In den ersten Versen seines Buches befaßt sich Sacharja, ebenso wie Haggai es getan hatte, mit der Mutlosigkeit und Apathie der Männer, die kürzlich begonnen hatten, den Tempel wieder aufzubauen; und wie so viele der früheren Propheten, sieht er die notwendige Lösung ihrer Probleme in der Reue: „Kehrt euch zu mir,. .. so will ich mich zu euch kehren, spricht der Herr Zebaoth“ (Sach. 1:3).
Ihre Vorfahren hatten diese prophetische Botschaft wiederholt außer acht gelassen. „Wo sind nun eure Väter?“ fragt Sacharja, „und die Propheten, leben sie noch?“ (Vers 5.) Doch nichts konnte je dem Wort Gottes widerfahren. Ungehorsam zieht immer noch unvermeidlich Strafe nach sich. Die Forderung Gottes ist unveränderlich und ewig. „Seid nicht wie eure Väter“, ruft der Prophet aus, denn „sie gehorchten nicht und achteten nicht auf mich, spricht der Herr“ (Vers 4).
Im zweiten Teil dieses ersten Kapitels beginnt Sacharja eine Reihe von apokalyptischen Visionen zu berichten, die Gott ihm durch Engelsboten auslegt.

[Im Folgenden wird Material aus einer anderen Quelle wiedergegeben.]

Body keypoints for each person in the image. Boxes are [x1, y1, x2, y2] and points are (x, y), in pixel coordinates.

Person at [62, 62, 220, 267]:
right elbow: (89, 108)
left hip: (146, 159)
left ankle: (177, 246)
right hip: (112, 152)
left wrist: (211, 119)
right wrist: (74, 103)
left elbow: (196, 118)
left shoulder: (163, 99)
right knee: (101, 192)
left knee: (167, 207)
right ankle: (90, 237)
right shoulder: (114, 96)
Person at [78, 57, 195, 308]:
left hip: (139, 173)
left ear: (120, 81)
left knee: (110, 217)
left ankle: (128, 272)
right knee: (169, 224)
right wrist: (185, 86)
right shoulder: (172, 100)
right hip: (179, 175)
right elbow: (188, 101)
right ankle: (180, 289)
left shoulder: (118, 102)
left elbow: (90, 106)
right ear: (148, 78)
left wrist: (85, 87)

Einer dieser Engel ermutigt den Propheten, indem er ihm versichert, daß Gott die heilige Stadt keineswegs vergessen oder außer acht gelassen habe. „Ich will mich wieder Jerusalem zuwenden mit Barmherzigkeit, und mein Haus soll darin wieder aufgebaut werden.. . Es sollen meine Städte wieder Überfluß haben an Gutem“ (Vers 16, 17).

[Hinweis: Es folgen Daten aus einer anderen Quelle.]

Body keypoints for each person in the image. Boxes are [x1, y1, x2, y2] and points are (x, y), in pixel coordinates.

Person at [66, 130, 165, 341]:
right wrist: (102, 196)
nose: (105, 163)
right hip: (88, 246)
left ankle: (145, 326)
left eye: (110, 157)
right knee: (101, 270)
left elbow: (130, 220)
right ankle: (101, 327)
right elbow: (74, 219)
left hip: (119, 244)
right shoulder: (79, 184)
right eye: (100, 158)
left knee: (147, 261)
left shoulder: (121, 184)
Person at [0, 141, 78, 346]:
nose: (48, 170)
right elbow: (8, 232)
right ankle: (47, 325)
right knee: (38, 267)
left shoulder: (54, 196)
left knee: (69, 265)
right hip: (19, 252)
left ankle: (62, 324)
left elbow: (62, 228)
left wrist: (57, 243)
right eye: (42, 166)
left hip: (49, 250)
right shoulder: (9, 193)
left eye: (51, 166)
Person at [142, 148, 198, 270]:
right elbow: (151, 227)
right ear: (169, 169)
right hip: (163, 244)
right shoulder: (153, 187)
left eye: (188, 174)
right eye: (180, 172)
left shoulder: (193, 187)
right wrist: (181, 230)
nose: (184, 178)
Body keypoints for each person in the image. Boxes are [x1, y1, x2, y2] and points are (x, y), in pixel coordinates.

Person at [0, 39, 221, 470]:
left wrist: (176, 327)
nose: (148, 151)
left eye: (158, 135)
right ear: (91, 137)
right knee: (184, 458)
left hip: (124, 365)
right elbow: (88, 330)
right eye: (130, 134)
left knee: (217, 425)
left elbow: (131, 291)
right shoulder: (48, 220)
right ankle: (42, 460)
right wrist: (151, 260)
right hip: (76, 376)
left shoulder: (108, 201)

In einer weiteren Vision, wie Sacharja im zweiten Kapitel seines Buches berichtet, erschien „ein Mann [mit einer] Meßschnur“, der offenbar die Ausdehnung der heiligen Stadt maß, dann aber erfuhr, daß „Jerusalem. .. ohne Mauern bewohnt werden“ sollte. Der Herr selbst will für Zion, die Stadt Davids, „eine feurige Mauer rings um sie her sein und will [sich] herrlich darin erweisen“ (2:5, 8, 9).
Es ist Sacharja, der den Hoffnungen seines Volkes in bezug auf das Kommen des Messias — der hier (Sach. 3:8; 6:12) wie in anderen Bibelstellen (Jer. 23:5; 33:15) der „SPROSS“ genannt wird — Nachdruck verleiht. In der Offenbarung mißt Johannes den Visionen Sacharjas, und besonders dem Leuchter und den beiden Ölbäumen, offensichtlich große Bedeutung bei (vergleiche Sach. 4:11–14 und Offenb. 11:3, 4).

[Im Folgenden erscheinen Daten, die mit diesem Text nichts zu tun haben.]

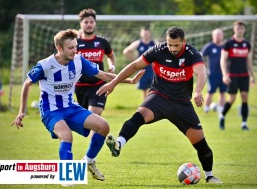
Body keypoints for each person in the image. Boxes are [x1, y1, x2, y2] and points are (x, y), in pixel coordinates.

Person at [11, 29, 144, 184]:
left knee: (103, 126)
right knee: (66, 135)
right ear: (59, 48)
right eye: (71, 48)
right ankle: (66, 178)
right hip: (51, 111)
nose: (75, 50)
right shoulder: (45, 65)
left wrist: (131, 81)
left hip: (71, 107)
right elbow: (27, 84)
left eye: (76, 46)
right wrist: (21, 111)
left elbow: (105, 76)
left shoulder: (79, 61)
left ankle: (88, 160)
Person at [97, 26, 223, 184]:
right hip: (158, 97)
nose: (172, 48)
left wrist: (198, 91)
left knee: (201, 144)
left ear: (184, 42)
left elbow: (201, 72)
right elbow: (135, 66)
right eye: (170, 44)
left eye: (176, 45)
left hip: (181, 104)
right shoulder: (158, 50)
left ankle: (210, 176)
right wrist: (113, 83)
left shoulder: (192, 53)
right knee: (138, 117)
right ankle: (119, 144)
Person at [75, 8, 116, 118]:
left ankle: (99, 132)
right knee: (86, 122)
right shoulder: (75, 43)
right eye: (86, 22)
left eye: (91, 22)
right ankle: (98, 133)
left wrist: (112, 66)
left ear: (95, 23)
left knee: (93, 116)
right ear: (81, 24)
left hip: (98, 85)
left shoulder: (102, 42)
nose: (89, 25)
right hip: (80, 86)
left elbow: (110, 55)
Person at [219, 21, 255, 130]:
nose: (240, 30)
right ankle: (222, 115)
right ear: (234, 29)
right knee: (232, 99)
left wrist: (252, 75)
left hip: (244, 75)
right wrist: (225, 75)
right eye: (238, 28)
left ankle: (244, 123)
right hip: (232, 75)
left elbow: (249, 61)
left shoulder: (247, 44)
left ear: (244, 30)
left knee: (245, 97)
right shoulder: (228, 43)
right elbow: (223, 60)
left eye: (242, 28)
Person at [123, 26, 156, 100]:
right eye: (144, 33)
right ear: (141, 34)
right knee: (144, 89)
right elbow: (126, 51)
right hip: (143, 68)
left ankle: (153, 104)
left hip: (153, 69)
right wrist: (136, 61)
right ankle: (145, 104)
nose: (145, 35)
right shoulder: (138, 43)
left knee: (154, 88)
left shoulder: (154, 43)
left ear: (150, 34)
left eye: (147, 33)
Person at [201, 29, 227, 114]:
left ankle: (220, 109)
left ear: (222, 36)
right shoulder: (209, 46)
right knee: (210, 91)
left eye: (219, 34)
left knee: (223, 92)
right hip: (213, 74)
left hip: (224, 74)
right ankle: (206, 108)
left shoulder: (225, 47)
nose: (218, 36)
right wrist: (205, 68)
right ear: (213, 36)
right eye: (216, 35)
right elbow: (201, 56)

Darüber hinaus versichert Sacharja voller Freude, daß das messianische Zeitalter kommen werde, in dem die Verheißungen von Wohlstand, Sicherheit und der Wiederherstellung der wahren Religion erfüllt werden sollen, so daß „Jerusalem eine Stadt der Treue heißen soll und der Berg des Herrn Zebaoth ein heiliger Berg“ (Sach. 8:3).